One day a fancy automobile, in fact a Cadillac Four-Passenger Sport Phaeton with its top down, came into Stay More and drove around. The passengers were tourists, two ladies and two gentlemen, all wearing baggy knickers, golf hose and bow ties. They did not stop nor get out. They looked at the buildings and pointed at the people, and drove on. When they passed Bevis Ingledew’s house, one of the women shouted “Stop!” to the man driving, and he applied his brakes. “Look at that,” said the woman to her companions, pointing at Emelda Ingledew, who was sitting on the porch in her rocker, making a corn-husk doll named Romola. She was applying the finishing touch: a gingham sunbonnet. “I want one of those, Harry,” the woman said to her companion, and Harry dutifully opened the door of the Sport Phaeton and stepped out, extracting his wallet.
“How much?” he said to Emelda, gesturing at the cornhusk doll.
“Huh?” she replied, never having suspected that anyone would attach a cash value to a cornhusk doll, any more than to a human life.
“That,” he said, clearly aiming his index finger at the doll. “It. Whatever. You sell? Me pay.”
“I never sold one afore,” she informed him.
“Fifty cents? A dollar?” he bargained.
“My lands,” Emelda said, “it aint but some cornshucks and scraps of flour sacks.”

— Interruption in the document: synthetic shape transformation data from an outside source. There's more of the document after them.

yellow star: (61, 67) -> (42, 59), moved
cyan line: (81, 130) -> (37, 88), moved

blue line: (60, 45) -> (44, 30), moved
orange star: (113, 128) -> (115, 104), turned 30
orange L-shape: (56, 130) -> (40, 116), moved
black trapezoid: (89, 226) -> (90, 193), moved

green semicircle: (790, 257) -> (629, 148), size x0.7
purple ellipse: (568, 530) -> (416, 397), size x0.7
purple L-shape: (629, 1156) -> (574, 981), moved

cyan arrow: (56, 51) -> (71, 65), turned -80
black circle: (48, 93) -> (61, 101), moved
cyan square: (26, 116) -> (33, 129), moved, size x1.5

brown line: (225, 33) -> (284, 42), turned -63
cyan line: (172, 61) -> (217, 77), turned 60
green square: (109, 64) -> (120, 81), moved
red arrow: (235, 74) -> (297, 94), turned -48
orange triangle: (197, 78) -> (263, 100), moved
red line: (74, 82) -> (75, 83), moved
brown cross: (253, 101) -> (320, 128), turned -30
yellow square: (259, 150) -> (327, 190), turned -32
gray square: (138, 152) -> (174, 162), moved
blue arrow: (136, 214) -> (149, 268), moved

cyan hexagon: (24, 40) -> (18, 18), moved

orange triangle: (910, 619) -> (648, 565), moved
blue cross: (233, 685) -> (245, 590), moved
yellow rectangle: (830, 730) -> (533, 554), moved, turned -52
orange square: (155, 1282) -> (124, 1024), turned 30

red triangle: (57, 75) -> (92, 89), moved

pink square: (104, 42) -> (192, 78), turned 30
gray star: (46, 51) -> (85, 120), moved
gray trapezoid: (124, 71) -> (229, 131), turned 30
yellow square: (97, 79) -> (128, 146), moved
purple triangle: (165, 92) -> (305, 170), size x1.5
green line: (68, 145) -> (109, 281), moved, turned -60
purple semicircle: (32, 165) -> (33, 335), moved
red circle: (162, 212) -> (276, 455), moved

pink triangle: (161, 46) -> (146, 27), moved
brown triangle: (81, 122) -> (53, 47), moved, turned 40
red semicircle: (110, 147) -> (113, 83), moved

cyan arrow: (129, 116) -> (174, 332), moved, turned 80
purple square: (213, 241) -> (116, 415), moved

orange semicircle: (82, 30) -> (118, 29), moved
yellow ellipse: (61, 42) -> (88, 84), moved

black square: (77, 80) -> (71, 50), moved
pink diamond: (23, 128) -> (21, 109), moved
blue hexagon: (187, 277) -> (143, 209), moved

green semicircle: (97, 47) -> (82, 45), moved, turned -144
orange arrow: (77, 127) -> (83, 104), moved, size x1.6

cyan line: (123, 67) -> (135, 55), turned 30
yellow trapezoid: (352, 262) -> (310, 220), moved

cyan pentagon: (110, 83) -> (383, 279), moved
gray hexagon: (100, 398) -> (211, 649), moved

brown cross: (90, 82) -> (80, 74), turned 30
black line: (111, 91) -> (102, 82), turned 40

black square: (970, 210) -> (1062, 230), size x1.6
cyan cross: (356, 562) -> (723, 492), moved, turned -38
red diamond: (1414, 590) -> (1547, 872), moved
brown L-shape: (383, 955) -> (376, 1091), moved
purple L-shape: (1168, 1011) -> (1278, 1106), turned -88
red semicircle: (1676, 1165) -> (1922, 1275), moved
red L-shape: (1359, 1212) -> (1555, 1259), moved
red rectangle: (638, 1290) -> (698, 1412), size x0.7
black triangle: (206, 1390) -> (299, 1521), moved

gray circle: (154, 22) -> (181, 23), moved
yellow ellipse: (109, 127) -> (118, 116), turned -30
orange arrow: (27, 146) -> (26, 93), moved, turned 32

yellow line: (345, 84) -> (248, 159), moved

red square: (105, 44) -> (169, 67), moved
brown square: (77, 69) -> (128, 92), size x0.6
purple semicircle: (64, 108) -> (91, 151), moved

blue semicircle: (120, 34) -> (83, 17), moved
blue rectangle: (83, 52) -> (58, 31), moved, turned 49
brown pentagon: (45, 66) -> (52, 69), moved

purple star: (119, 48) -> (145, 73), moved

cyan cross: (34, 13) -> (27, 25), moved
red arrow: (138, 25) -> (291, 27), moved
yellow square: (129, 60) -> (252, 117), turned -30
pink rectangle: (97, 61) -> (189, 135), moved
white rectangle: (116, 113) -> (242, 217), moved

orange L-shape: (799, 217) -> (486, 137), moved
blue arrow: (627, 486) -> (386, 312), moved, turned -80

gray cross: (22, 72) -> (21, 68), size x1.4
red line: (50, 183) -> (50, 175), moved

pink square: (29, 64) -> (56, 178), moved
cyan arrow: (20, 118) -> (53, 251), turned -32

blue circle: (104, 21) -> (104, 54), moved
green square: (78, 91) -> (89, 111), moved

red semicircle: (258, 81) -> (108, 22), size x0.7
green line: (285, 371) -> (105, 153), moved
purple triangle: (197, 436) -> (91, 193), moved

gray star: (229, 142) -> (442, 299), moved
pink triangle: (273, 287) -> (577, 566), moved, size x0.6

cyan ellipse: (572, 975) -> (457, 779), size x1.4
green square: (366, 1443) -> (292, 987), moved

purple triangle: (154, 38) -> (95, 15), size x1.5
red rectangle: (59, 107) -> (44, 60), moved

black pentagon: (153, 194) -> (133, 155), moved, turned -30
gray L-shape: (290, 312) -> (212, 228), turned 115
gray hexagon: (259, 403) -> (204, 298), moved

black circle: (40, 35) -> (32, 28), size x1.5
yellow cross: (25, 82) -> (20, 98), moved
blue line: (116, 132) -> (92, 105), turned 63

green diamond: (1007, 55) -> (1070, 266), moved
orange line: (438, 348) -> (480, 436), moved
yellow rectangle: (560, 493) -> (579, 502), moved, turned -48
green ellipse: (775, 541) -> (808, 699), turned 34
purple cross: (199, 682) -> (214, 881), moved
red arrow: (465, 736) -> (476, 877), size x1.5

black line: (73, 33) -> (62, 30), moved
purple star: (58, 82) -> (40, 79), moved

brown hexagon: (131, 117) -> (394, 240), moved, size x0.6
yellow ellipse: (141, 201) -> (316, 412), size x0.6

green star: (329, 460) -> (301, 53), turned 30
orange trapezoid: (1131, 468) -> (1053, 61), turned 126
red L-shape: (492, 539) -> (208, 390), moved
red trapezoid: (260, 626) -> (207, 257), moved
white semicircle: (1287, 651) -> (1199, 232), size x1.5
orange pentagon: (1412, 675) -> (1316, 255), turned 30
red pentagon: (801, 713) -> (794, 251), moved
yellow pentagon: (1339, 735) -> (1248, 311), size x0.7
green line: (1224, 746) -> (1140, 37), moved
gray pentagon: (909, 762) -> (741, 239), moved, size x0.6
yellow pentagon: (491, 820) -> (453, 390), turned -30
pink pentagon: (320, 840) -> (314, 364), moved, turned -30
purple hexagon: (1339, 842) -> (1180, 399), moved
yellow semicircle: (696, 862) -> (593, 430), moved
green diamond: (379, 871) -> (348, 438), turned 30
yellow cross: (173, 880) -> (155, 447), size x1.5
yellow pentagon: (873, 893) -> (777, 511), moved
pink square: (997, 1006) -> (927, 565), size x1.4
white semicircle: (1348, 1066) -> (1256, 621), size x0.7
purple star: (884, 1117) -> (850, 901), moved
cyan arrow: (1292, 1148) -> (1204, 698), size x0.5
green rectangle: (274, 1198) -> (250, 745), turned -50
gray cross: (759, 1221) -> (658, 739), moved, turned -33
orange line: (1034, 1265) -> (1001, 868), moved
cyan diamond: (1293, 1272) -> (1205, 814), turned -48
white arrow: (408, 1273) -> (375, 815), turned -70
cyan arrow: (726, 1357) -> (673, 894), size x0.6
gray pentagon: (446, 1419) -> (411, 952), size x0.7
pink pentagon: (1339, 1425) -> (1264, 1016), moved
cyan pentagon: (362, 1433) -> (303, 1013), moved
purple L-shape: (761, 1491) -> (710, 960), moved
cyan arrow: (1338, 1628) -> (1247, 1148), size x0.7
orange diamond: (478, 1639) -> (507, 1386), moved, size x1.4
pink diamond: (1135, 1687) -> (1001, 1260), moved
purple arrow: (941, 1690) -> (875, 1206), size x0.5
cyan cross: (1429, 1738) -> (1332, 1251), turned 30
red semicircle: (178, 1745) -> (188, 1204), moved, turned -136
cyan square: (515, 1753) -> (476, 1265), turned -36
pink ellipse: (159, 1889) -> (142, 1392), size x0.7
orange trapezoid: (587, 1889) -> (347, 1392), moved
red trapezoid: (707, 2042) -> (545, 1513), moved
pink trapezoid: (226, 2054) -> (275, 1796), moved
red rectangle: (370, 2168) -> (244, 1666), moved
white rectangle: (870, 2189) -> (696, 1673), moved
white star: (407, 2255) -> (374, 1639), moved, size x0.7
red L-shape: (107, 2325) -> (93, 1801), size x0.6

“Harry!” called the woman from the car. “Louise says that she wants one too!”
“You got any more of them?” Harry asked Emelda.
“Aw, shore,” Emelda admitted. “House is full of ’em. You want a he-doll or a she-doll?”
“Louise,” Harry called to the car, “do you want a boy dolly or a girlie?”
“Oh, get one of each, Harry!” Louise said, and the other woman said, “For me too!”
Harry held up four fingers to Emelda; she went into Bevis’s room and got two male dolls, then into her room for another female.
“How much?” he asked her again.
“Whate’er ye think they’re worth,” she said modestly.
“Four bits apiece?” he offered, and laid two one-dollar bills in her hand.
“Thank ye kindly,” she said, and Harry took the dolls to the Sports Phaeton and gave a pair to each of the ladies.